Then this is repeated as many times as you want.

Every data block payload MUST contain at least one record.

Index block payload

Index block payloads encode a list of references to other index or data blocks.

Each index payload entry has the form:

  • Key length (uleb128): The number of bytes in the “key”.
  • Key value (arbitrary data): That many bytes of data, making up the “key” for the pointed-to block. (See below for the invariants this key must satisfy.)
  • Block offset (uleb128): The file offset at which the pointed-to block is located.
  • Block length (uleb128): The length of the pointed-to block. This includes the root index block’s length and CRC fields; the idea is that doing a single read of this length, a the given offset, will give us the root index itself. This is an important optimization when IO has high-latency, as when accessing a ZS file over HTTP.

Then this is repeated as many times as you want.

Every index block payload MUST contain at least one entry.

Key invariants

All comparisons here use ASCIIbetical order, i.e., lexicographic comparisons on raw byte values, as returned by memcmp().

We require:

  • The records in each data block payload MUST be listed in sorted order.

  • If data block A occurs earlier in the file (at a lower offset) than data block B, then all records in A are REQUIRED to be less-than-or-equal-to all records in B.

  • Every block, except for the root block, MUST be referenced by exactly one index block.

  • An index block of level \(n\) MUST only reference blocks of level \(n - 1\). (Data blocks are considered to have level 0.)

  • The keys in each index block payload MUST occur in sorted order.

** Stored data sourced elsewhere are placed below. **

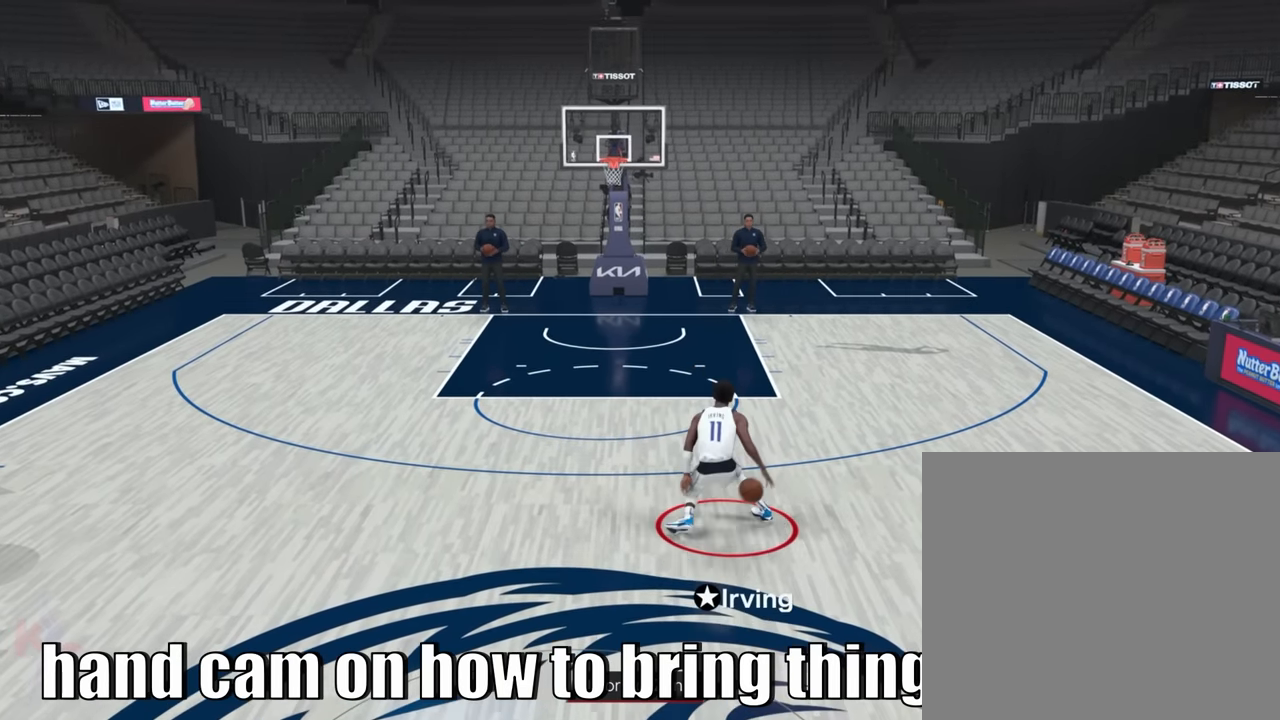
{"buttons": ["R2"], "left_stick": "center", "right_stick": "center", "events": [[34, "right_stick", "up"], [117, "right_stick", "center"]]}
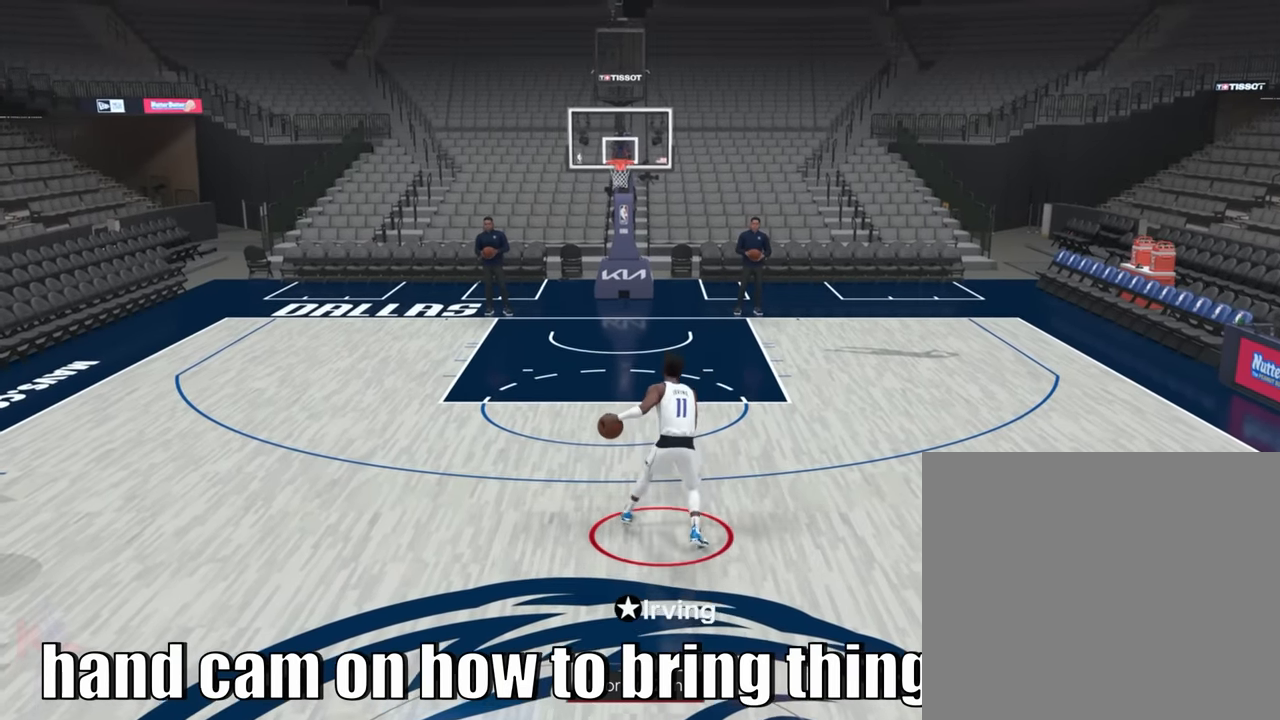
{"buttons": ["R2"], "left_stick": "center", "right_stick": "center", "events": []}
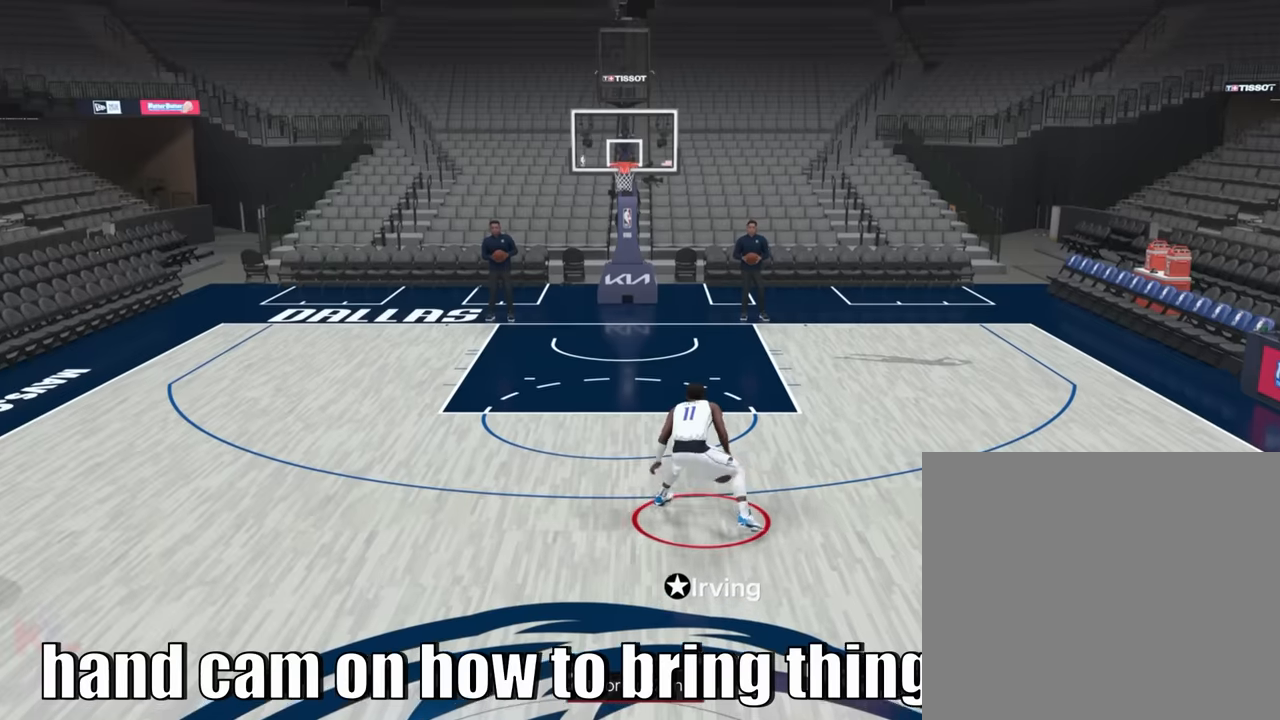
{"buttons": ["R2"], "left_stick": "center", "right_stick": "center", "events": []}
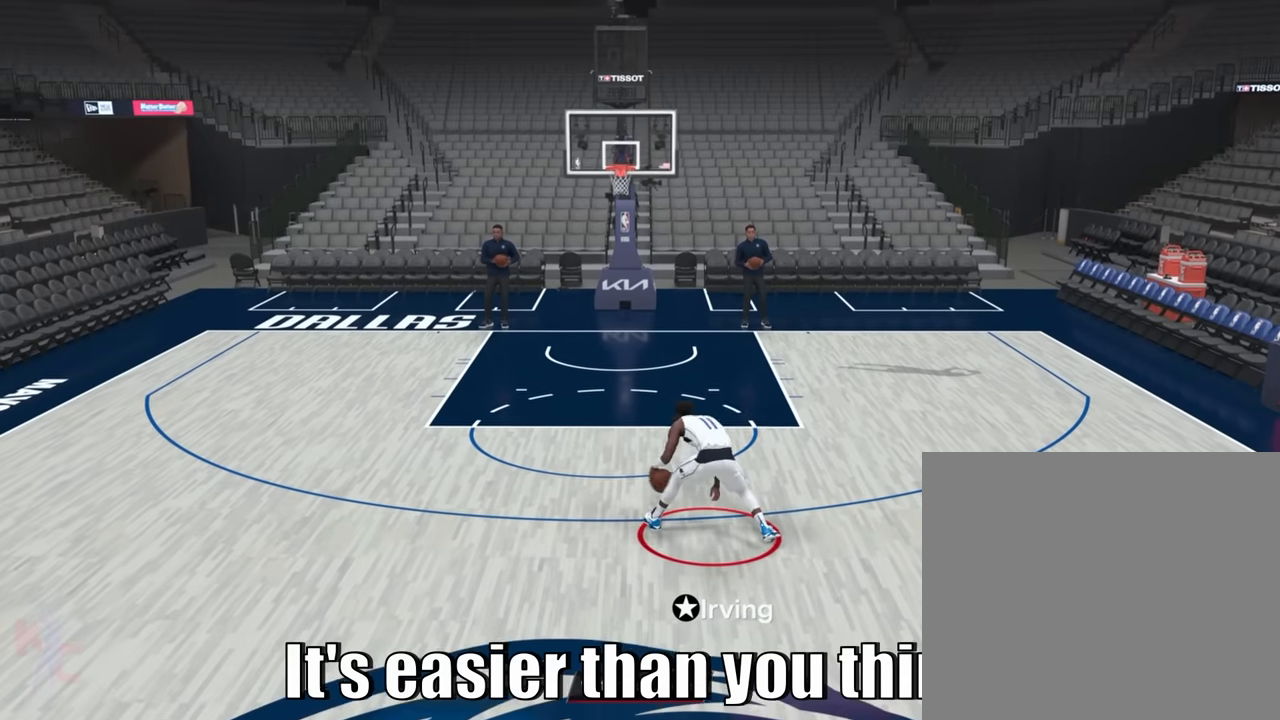
{"buttons": [], "left_stick": "center", "right_stick": "center", "events": [[133, "R2", "up"], [166, "right_stick", "up"], [216, "right_stick", "center"]]}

  • To every block, we assign a span of records as follows: data blocks span the records they contain. Index blocks span all the records that are spanned by the blocks that they point to (recursively). Given this definition, we can state the key invariant for index blocks: every index key MUST be less-than-or-equal-to the first record which is spanned by the pointed-to block, and MUST be greater-than-or-equal-to all records which come before this record.

    Note

    According to this definition, it is always legal to simply take the first record spanned by a block, and use that for its key. But we do not guarantee this; advanced implementations might take advantage of this flexibility to choose shorter keys that are just long enough to satisfy the invariant above. (In particular, there’s nothing in ZS stopping you from having large individual records, up into the megabyte range and beyond, and in this case you might well prefer not to copy the whole record into the index block.)

Notice that all invariants use non-strict inequalities; this is because the same record might occur multiple times in different blocks, making strict inequalities impossible to guarantee.

Notice also that there is no requirement about where index blocks occur in the file, though in general each index will occur after the blocks it points to, because unless you are very clever you can’t write an index block until after you have written the pointed-to blocks and recorded their disk offsets.

Specification history

  • Version 0.9: First public release.